This seems like a simple enough thing but I can't figure it out nor find an answer online - apologies if it something obvious. I have two seperate dataframes containing the same patients with the same unique identifier.
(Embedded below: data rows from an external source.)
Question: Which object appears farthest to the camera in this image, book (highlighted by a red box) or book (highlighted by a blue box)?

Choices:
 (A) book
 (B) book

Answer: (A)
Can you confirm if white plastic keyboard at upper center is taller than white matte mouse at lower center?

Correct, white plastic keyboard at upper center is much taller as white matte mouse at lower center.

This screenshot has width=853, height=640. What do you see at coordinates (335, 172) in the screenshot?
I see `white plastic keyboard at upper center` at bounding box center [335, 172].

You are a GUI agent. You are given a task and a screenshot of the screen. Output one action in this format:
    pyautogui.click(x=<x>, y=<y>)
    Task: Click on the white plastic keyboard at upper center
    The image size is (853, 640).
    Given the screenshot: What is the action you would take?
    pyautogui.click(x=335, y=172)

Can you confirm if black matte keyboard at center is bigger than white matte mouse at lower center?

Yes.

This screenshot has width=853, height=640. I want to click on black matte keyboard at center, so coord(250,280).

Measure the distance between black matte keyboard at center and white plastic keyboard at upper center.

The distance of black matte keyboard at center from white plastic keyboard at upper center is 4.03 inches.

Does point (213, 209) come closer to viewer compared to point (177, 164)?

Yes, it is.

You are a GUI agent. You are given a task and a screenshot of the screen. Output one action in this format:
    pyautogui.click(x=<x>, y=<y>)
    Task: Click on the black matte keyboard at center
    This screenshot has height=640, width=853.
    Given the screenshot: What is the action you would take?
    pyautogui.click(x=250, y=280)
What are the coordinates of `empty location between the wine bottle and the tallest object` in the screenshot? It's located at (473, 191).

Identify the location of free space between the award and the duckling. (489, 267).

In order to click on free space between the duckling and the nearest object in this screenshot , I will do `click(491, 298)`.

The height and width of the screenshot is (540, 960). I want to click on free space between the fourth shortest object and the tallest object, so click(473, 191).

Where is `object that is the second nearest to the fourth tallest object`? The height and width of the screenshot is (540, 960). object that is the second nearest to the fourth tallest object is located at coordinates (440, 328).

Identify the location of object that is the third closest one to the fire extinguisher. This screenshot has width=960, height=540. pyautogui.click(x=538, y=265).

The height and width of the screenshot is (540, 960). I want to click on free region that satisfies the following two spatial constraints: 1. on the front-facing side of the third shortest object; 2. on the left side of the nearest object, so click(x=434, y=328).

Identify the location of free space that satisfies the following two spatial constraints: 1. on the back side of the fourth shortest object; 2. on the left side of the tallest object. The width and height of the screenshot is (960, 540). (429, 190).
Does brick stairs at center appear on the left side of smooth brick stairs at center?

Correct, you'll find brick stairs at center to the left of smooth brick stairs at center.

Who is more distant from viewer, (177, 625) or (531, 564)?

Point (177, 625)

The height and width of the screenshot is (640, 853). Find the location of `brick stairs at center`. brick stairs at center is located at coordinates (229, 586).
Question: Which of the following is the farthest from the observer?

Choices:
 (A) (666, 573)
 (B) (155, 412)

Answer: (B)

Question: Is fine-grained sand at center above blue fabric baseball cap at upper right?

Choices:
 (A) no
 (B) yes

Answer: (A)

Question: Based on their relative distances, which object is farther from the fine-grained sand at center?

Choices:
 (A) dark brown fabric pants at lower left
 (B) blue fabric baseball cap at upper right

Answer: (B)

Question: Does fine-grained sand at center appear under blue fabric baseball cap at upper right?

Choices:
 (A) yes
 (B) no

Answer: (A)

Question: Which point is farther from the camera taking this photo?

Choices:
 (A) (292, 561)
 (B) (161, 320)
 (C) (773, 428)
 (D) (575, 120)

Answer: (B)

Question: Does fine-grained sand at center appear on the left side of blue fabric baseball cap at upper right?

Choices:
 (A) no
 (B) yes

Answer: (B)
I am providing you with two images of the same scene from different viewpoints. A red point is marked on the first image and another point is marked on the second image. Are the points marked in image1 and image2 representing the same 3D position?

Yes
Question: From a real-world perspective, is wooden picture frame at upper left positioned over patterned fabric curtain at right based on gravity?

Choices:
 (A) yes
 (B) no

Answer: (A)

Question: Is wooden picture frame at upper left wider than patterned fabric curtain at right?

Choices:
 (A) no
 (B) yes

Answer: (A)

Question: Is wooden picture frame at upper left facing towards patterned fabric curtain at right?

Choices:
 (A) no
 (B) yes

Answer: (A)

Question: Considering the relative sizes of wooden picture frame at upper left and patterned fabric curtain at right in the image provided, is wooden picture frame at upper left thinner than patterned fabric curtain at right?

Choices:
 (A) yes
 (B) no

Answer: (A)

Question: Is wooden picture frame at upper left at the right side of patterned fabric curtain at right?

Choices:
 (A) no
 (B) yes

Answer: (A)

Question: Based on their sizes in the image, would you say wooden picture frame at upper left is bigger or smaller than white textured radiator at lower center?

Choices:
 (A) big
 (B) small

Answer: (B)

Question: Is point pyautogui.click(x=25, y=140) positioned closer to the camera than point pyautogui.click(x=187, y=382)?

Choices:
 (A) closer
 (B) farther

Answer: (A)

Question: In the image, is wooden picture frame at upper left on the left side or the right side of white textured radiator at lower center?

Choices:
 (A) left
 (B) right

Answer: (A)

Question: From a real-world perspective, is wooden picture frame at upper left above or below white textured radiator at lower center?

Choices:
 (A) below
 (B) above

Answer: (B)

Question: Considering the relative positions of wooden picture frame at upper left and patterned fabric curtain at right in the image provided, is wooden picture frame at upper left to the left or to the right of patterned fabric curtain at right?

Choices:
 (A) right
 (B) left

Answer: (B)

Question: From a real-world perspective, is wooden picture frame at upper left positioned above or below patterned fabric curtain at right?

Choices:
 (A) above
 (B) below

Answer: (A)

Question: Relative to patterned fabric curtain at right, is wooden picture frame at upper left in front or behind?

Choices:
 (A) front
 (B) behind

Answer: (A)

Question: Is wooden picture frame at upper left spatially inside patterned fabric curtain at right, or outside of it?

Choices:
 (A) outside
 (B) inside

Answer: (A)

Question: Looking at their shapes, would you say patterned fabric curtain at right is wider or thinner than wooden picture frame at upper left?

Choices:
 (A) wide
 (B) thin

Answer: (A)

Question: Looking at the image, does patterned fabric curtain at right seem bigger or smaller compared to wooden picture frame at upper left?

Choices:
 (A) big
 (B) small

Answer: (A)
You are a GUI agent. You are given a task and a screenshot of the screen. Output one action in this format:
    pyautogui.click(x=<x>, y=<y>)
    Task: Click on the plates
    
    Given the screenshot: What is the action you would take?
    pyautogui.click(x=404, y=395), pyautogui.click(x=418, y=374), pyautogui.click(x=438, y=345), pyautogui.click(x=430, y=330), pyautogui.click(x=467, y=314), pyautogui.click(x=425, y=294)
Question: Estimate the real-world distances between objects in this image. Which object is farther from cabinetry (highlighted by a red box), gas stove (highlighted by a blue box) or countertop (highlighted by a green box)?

Both datasets have time varying variables - one continuous and one categorical and the time to each reading is different in the sets but have a common start point at time 1. I have tried to modify the tmerge function from survival package but without luck as I don't have a dichotomous outcome variable nor a single data set with one row per patient.
Reprex for creating the datasets below (df1 and df2) and an example of my desired combined output table for a single patient (ID 3), output gets very long if done for all 4 patients
Thanks for any possible help
df1 <- structure(list(tstart = c(1, 1, 1, 1426, 1, 560, 567), tstop = c(2049,
3426, 1426, 1707, 560, 567, 4207), category = structure(c(1L,
1L, 1L, 2L, 1L, 4L, 2L), .Label = c("none", "high", "low", "moderate"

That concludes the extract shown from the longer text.